Wednesday, August 26, 2015

Preparing for a trip to the Vet Office

We would love to see every pet happy when they arrive and leave! (Image Source)

While some pets may love a trip to the veterinary office, it is no secret that most of our patients are less than excited when it comes time for an examination.

Consider withholding their meal prior to a visit, this will make treats more rewarding! (Image Source)
First we will look at routine visits. This would be for puppy vaccines, and annual exams. One trick that may make the visit (and car ride if your pet gets car sick) a little easier is to withhold food the morning of the visit. This can help make treats we give in clinic much more rewarding and give your pet something to look forward to at the office. They can be rewarded for getting on the scale, for standing during the exam and accepting petting from staff members. If your pet is on a specific diet or has a sensitive stomach, you could bring that with you and use that instead of treats. If your pet is just too nervous for treats, there may be something else that motivates them, like a favorite toy or a special place they liked to be touched. Make sure you let the staff know what your pet likes best! 
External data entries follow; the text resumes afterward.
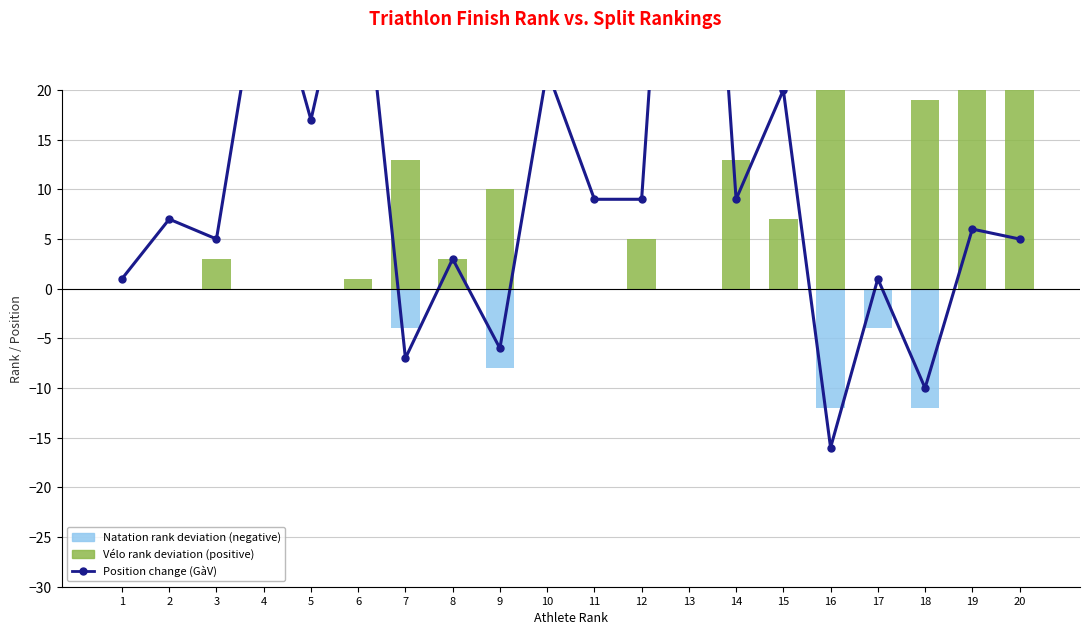

Reading left to right, what are all the values shown in this chart?

Position change (GàV): 1=1	2=7	3=5	4=34	5=17	6=38	7=-7	8=3	9=-6	10=22	11=9	12=9	13=78	14=9	15=20	16=-16	17=1	18=-10	19=6	20=5
Vélo rank deviation (positive): 1=0	2=0	3=3	4=0	5=0	6=1	7=13	8=3	9=10	10=0	11=0	12=5	13=0	14=13	15=7	16=57	17=0	18=19	19=33	20=31
Natation rank deviation (negative): 1=0	2=0	3=0	4=0	5=0	6=0	7=-4	8=0	9=-8	10=0	11=0	12=0	13=0	14=0	15=0	16=-12	17=-4	18=-12	19=0	20=0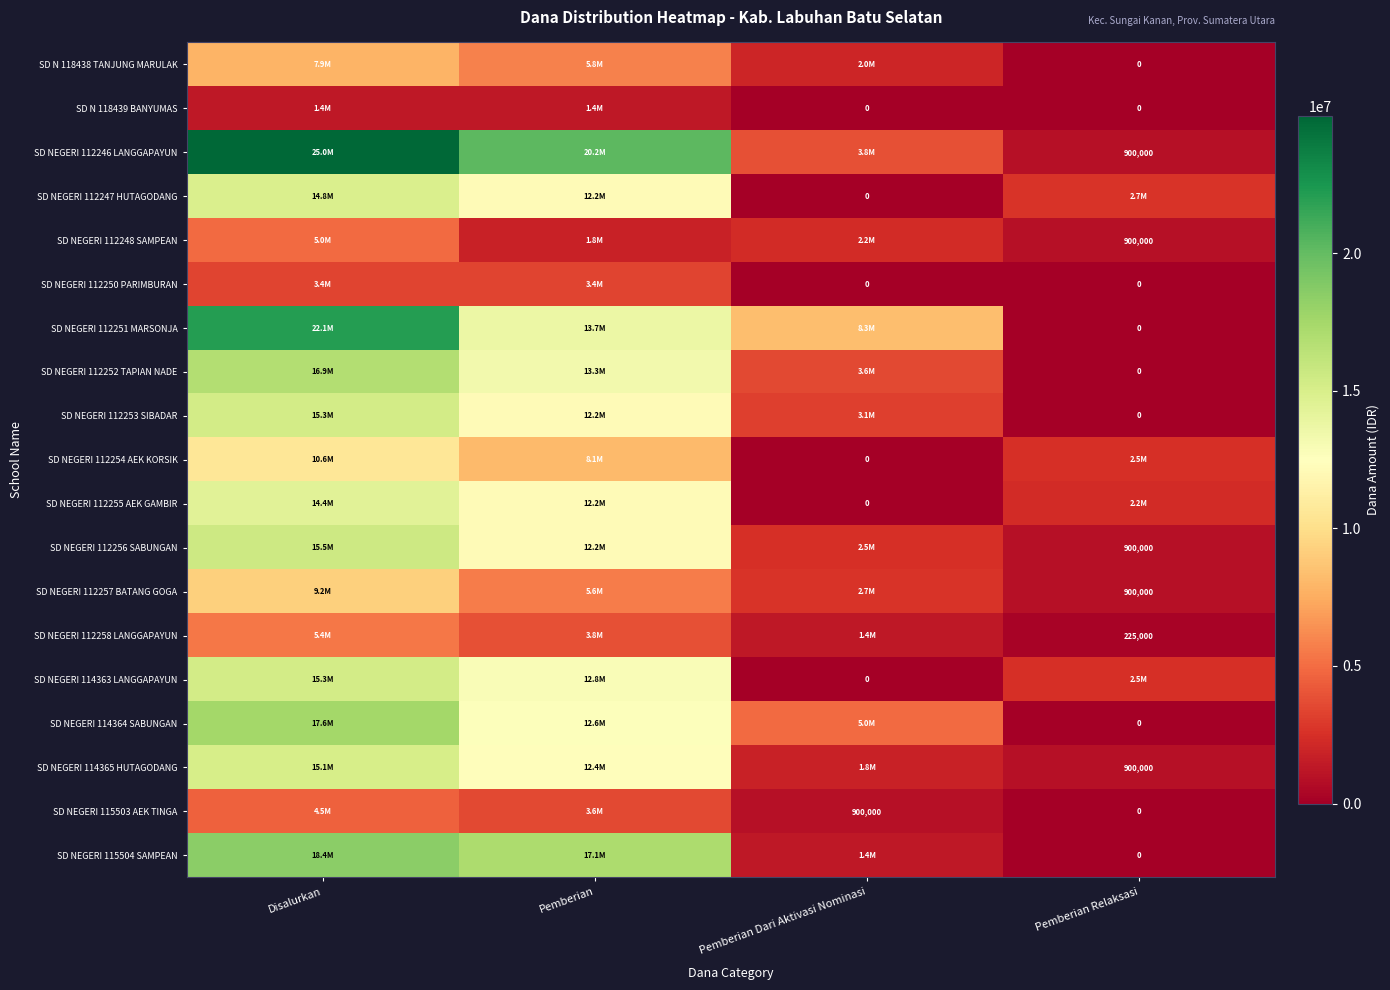

Where does the SD NEGERI 115504 SAMPEAN series first go above 17100000?

Disalurkan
If it is your first visit to the veterinary office, be sure to bring past records! (Image Source)
If it is your first visit to the veterinary clinic, make sure you have any previous records or vaccinations your pet may have received so that can be put on file. Bringing these to the appointment or before the appointment will help streamline the process and make sure your pet isn't waiting around and increasing his or her anxiety level. Pets are also very aware of our stress level so if we act stressed they will start to pick up on this and respond. If you can remain calm and not show any tension this may help your pet as well. 
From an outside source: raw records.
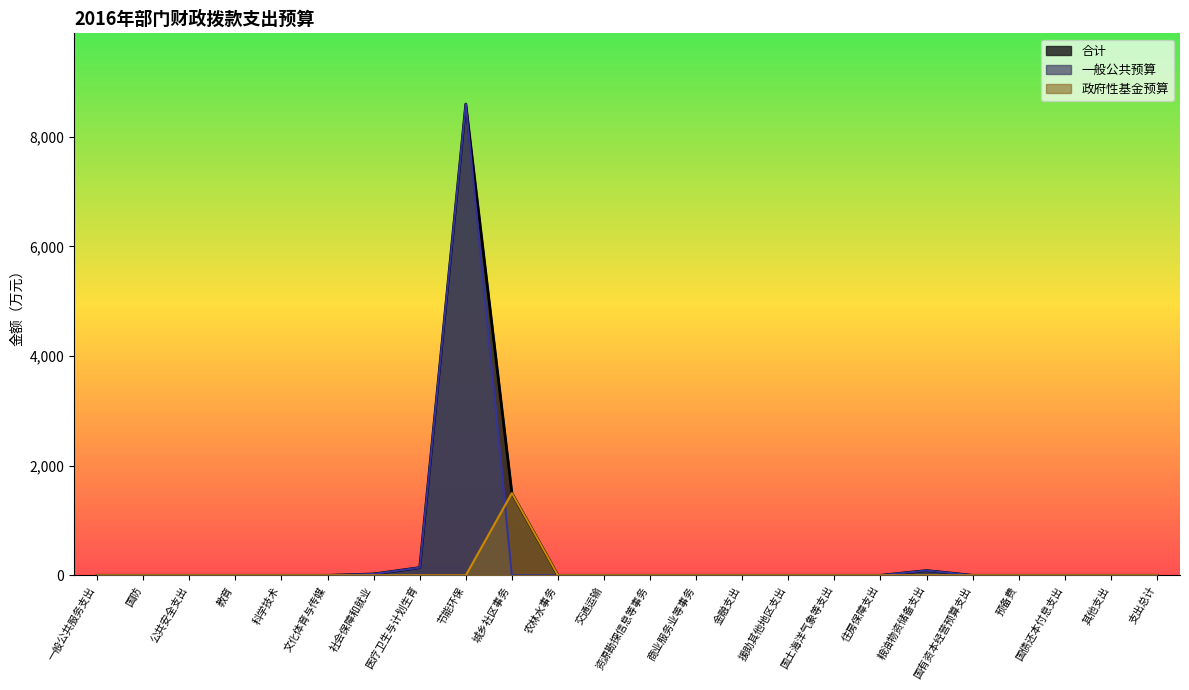

What is the average value of the 一般公共预算 series?

368.8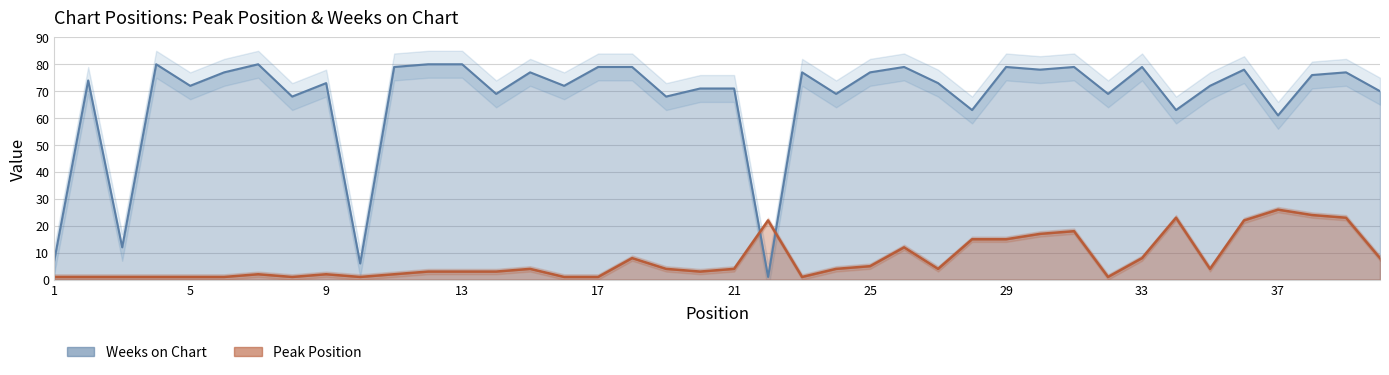

Rank the series by their average value, from highest to lowest.

Weeks on Chart, Peak Position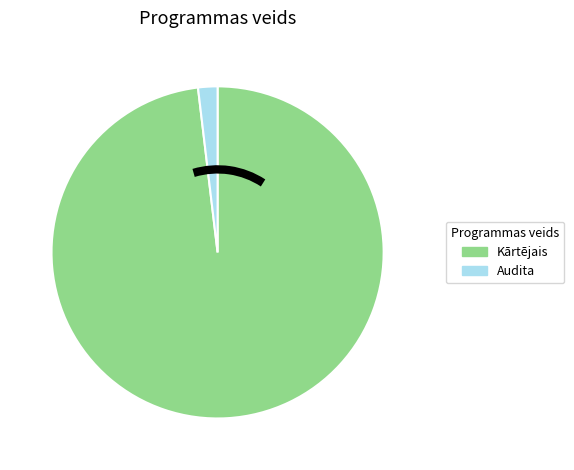

Does any single category account for the majority?

Yes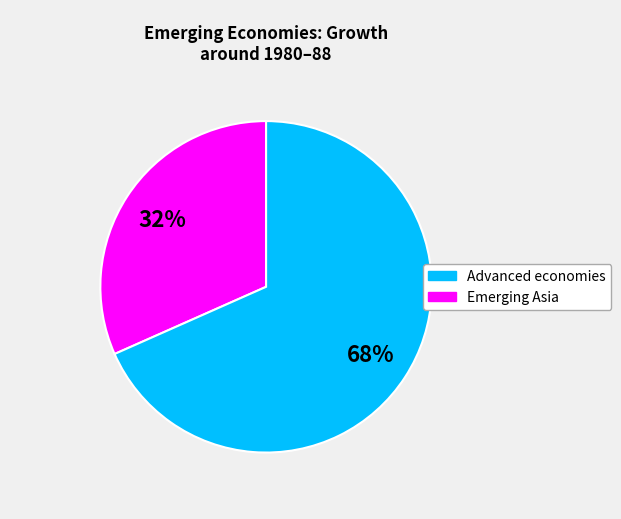

Is there a majority slice in this chart?

Yes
If you leave the carrier out all the time, cats are less likely to be afraid of it. (Image Source)
Whenever possible with cats, it is best to have the carrier out all the time. It is best if the carrier doesn't just come out for veterinary visits. Cats are smart, and when they see the carrier, many times they will run, but if it is out all of the time, they have no reason to fear it. 

Consider a happy visit, where your pet comes in just to get treats and attention then leaves! (Image Source)
If you pet truly hates trips to the veterinary office, consider stopping by for happy visits. Again withholding food can help make it a more rewarding time. They can stop by for the staff and doctors to give them treats and pet them and then they leave. Repeating this frequently can help decrease their anxiety over time and make future visits less stressful. You can also work with your veterinarian to see if pheromones or mild sedatives may be necessary to help extremely anxious pets, so they do not harm themselves or others. 

Bringing your pet to the vet when they are sick isn't always fun but it can help them feel better more quickly (Image Source)
Sometimes our pets get sick, and preparing for a visit like this is a little different than preparing for a routine vaccination visit. When your pet is sick, make sure you have any pertinent history that can help pin point the symptoms and hopefully help us to determine appropriate diagnostic tests. It is also helpful if we know what medications or supplements your pet is on and if anything has changed recently. Make sure whoever brings your pet in has the ability to make financial decisions OR can reach someone that can make decisions regarding treatment. Without approval for testing it can be difficult for us to help your pet. 

Be sure to write your questions down ahead of time so we make sure they get answered! (Image Source)
Another helpful tip for ANY veterinary visit is to write down questions ahead of time so you make sure you leave with all the answers. You can always call back later, but if you have the questions written down or stored on your phone it can help get you answers during your visit. 
Your pet may not feel like this after every visit, but we can make small steps over time to make each visit more pleasant. (Image Source)
 While your pet may never LOVE coming to the veterinary office, there are definitely ways we can make it less stressful and hopefully more enjoyable with each visit.